Une fois la fugue signalée par les parents à la police, celle-ci doit tout mettre en œuvre pour retrouver le mineur au plus vite. Avec l’aide de différents organismes (comme Child Focus), elle diffuse le signalement du disparu sur l’ensemble du territoire, alerte la SNCB et les autres services publics. Commence ensuite l’enquête auprès de la famille, des amis, des voisins, des profs. Le plus souvent, cependant, les fugueurs reviennent tout seuls. Sur les 1.511 mineurs déclarés disparus à Bruxelles en 2005, 1.103 sont rentrés à leur domicile sans l’intervention des forces de l’ordre.

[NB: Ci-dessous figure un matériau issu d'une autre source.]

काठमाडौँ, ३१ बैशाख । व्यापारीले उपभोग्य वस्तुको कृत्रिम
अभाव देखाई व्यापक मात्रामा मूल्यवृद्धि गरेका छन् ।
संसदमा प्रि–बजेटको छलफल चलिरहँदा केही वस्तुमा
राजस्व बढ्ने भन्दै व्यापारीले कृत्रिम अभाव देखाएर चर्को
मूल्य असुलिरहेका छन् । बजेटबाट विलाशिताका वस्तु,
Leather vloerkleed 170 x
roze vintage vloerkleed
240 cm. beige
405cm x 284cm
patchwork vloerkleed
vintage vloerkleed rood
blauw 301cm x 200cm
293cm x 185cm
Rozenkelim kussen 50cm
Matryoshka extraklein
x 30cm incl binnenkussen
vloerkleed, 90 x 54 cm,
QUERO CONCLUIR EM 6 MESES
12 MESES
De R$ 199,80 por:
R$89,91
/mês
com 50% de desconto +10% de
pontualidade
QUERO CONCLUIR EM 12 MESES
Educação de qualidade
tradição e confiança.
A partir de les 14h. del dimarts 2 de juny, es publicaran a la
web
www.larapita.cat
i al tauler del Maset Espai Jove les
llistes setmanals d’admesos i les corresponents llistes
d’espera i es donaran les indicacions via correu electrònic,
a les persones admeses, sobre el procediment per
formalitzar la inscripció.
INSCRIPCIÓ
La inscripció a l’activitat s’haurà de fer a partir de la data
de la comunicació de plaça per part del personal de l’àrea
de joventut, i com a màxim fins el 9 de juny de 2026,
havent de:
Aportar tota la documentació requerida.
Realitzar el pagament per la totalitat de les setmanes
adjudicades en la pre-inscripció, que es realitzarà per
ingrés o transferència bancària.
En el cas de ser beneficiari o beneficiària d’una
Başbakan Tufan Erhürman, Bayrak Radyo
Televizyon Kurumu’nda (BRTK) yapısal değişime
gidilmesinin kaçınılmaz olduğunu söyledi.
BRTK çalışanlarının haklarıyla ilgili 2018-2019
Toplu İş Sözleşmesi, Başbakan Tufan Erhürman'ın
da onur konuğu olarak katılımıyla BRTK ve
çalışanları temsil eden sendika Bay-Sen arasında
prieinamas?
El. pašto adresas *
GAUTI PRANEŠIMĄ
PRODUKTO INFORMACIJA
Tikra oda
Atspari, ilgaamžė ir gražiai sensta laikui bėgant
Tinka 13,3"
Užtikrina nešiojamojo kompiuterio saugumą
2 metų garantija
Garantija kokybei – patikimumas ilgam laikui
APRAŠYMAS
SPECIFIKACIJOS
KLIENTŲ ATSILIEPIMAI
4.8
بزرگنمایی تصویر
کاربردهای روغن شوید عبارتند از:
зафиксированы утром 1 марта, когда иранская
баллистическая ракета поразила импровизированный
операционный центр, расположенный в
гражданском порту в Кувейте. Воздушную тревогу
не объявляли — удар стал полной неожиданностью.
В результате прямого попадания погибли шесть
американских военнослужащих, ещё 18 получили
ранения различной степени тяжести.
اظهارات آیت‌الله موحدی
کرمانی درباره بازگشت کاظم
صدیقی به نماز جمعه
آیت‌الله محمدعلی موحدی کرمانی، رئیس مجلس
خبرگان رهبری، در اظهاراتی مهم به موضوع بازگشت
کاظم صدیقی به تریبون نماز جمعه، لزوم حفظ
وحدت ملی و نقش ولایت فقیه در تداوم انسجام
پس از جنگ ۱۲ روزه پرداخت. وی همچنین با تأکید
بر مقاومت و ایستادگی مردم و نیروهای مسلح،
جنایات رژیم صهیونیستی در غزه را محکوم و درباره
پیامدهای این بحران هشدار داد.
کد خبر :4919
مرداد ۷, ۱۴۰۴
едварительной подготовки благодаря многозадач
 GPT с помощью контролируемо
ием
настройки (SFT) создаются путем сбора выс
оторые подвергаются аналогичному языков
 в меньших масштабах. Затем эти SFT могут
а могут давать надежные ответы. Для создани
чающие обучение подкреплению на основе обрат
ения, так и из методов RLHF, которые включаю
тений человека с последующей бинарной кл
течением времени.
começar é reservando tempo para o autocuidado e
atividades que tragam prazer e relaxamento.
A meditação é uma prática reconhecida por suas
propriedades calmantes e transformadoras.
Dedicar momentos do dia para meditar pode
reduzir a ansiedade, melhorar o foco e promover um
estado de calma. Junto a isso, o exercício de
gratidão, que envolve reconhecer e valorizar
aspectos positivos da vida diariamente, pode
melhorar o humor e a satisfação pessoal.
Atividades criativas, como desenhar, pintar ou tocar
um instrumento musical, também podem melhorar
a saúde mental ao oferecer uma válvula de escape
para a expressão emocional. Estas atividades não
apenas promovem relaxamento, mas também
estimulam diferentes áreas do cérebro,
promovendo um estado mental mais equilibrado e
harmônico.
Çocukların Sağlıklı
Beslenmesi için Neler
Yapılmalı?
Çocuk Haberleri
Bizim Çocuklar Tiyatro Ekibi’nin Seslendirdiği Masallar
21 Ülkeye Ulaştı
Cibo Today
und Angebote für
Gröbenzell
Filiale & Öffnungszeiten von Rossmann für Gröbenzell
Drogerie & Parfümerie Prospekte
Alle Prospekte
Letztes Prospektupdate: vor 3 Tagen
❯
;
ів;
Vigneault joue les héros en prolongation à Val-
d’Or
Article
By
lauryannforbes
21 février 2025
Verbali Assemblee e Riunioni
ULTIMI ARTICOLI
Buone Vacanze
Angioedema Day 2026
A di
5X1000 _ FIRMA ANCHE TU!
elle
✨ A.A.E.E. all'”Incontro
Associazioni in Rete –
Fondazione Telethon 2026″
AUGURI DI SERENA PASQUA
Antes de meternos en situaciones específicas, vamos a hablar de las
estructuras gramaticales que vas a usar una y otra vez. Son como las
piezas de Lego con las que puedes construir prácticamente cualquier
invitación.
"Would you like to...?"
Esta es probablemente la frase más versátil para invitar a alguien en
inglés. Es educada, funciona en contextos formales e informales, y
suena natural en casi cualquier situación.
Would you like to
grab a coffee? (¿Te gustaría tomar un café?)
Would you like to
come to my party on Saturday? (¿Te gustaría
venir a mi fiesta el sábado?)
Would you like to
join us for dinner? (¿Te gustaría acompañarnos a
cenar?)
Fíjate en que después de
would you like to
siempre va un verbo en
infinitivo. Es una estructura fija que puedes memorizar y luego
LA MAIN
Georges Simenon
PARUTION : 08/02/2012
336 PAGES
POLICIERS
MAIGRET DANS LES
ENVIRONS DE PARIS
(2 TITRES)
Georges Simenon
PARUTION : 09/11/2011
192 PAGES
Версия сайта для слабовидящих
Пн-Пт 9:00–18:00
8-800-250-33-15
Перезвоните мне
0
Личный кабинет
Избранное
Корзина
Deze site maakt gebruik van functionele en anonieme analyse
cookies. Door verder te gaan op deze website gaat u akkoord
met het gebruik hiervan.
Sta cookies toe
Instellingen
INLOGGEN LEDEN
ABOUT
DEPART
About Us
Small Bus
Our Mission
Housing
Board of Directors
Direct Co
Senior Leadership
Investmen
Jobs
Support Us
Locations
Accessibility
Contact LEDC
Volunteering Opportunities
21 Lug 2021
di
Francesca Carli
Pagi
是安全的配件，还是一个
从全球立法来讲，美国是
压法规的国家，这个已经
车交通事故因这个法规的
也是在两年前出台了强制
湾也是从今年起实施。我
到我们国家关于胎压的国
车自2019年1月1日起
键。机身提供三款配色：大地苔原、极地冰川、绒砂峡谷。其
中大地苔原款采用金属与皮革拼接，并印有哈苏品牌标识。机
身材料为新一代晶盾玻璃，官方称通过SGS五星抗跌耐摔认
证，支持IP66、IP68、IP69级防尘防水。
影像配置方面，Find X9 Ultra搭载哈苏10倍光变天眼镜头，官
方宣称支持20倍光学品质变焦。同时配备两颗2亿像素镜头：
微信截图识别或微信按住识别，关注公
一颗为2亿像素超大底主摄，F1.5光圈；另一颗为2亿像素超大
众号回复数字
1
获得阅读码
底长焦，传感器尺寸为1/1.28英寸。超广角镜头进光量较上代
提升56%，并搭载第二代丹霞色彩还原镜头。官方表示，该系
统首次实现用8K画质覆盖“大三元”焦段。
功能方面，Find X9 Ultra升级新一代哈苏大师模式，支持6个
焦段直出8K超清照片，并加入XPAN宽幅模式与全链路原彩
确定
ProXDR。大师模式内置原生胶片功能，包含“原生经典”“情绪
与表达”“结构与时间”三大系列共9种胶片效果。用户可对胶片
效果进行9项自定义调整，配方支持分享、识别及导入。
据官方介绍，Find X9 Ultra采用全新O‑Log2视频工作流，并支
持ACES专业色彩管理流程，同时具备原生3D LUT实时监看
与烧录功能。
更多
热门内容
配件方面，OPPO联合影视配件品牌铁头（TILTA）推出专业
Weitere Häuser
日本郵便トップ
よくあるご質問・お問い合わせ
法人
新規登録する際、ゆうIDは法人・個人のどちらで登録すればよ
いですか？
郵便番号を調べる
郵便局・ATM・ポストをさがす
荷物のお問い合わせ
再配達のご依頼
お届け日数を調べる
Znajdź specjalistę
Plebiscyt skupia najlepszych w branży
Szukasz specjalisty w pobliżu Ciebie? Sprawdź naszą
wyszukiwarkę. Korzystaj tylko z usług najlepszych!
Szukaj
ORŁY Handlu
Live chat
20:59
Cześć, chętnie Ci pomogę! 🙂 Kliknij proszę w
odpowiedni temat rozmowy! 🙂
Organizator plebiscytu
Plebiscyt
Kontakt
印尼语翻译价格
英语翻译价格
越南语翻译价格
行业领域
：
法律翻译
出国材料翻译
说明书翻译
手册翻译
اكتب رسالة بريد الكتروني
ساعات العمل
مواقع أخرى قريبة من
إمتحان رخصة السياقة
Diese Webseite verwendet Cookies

La fugue est-elle un délit ?
Non. Au regard de la loi, un fugueur est plutôt un mineur en danger. Et si la police le recherche, c’est pour le protéger. Lorsqu’il est interpellé par les forces de l’ordre, il n’est ni enfermé ni menotté. En revanche, un adulte qui recueille chez lui un fugueur de moins de 18 ans et qui oublie de prévenir les parents peut être poursuivi devant un tribunal pour soustraction de mineur. Il risque alors 5 ans d’emprisonnement et 50.000 euros d’amende.
Sortir où je veux, avec qui je veux ?
D’accord, mais seulement à partir de 18 ans. Vous connaissez l’article 203 et 205 ? Avant 18 ans, on est mineur, et selon le Code civil, on vit sous la protection et l’autorité de ses parents. Ceux-ci ont l’obligation d’héberger leur enfant, de le nourrir, de le vêtir, d’assurer son éducation, et de le faire soigner en cas de maladie. Mais, ils doivent également assurer sa surveillance car ils en sont civilement responsables et doivent assumer pour lui ses délits. Ainsi, ce sont les parents qui choisissent le lieu de résidence de leur enfant et qui décident quand il peut en partir et où. Au besoin, ils peuvent faire appel aux forces de l’ordre pour ramener un mineur qui est parti sans leur permission. Ils ont aussi le droit de lui interdire de rencontrer certaines personnes. La loi les autorise même à lire son courrier. En revanche, s’il est admis que les parents peuvent exercer sur leurs enfants de légères corrections corporelles, toute forme de violence, même morale, à plus forte raison toute atteinte physique entraînant des blessures sont interdites.